§ **TASK REQUIREMENTS**: Every line from the one containing "revisar el celular—" to the one containing "Horários de funcionamento" in the records below, both included, must be set down exactly, and no other line.

§ **DATA PROVIDED**:
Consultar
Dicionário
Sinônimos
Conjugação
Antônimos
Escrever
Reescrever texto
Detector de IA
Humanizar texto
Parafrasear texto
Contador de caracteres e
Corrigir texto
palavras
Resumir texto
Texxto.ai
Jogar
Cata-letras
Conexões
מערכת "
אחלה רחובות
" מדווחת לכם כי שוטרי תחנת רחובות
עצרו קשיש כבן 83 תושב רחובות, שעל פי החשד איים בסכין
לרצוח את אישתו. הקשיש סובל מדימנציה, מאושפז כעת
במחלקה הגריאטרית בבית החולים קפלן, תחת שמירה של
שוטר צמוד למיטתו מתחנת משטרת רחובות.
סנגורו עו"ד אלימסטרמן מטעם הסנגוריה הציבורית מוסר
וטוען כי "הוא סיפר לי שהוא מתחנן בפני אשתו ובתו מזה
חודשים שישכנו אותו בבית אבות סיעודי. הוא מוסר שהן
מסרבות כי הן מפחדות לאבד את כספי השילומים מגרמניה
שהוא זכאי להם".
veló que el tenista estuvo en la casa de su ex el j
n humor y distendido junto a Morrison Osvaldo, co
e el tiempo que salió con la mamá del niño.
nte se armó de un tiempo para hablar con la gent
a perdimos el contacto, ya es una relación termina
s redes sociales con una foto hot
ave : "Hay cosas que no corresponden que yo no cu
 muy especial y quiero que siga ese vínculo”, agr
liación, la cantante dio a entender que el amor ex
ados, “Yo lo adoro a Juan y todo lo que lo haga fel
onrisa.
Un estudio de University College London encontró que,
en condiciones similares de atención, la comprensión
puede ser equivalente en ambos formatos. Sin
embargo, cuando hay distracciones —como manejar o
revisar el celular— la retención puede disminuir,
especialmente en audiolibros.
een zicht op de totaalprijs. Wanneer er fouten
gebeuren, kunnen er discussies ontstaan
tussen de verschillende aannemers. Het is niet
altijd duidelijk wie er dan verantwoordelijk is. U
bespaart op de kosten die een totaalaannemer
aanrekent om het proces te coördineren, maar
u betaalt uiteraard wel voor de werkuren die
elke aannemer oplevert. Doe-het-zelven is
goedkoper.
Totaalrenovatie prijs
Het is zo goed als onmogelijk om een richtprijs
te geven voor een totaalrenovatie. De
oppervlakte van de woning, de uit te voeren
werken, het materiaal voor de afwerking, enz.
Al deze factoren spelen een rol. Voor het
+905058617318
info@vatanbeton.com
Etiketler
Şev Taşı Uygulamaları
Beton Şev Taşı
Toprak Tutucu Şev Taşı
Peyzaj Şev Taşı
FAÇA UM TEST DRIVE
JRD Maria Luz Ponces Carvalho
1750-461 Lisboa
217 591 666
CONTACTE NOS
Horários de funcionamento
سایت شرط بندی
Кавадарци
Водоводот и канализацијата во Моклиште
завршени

§ **TASK RESULT**:
revisar el celular— la retención puede disminuir,
especialmente en audiolibros.
een zicht op de totaalprijs. Wanneer er fouten
gebeuren, kunnen er discussies ontstaan
tussen de verschillende aannemers. Het is niet
altijd duidelijk wie er dan verantwoordelijk is. U
bespaart op de kosten die een totaalaannemer
aanrekent om het proces te coördineren, maar
u betaalt uiteraard wel voor de werkuren die
elke aannemer oplevert. Doe-het-zelven is
goedkoper.
Totaalrenovatie prijs
Het is zo goed als onmogelijk om een richtprijs
te geven voor een totaalrenovatie. De
oppervlakte van de woning, de uit te voeren
werken, het materiaal voor de afwerking, enz.
Al deze factoren spelen een rol. Voor het
+905058617318
info@vatanbeton.com
Etiketler
Şev Taşı Uygulamaları
Beton Şev Taşı
Toprak Tutucu Şev Taşı
Peyzaj Şev Taşı
FAÇA UM TEST DRIVE
JRD Maria Luz Ponces Carvalho
1750-461 Lisboa
217 591 666
CONTACTE NOS
Horários de funcionamento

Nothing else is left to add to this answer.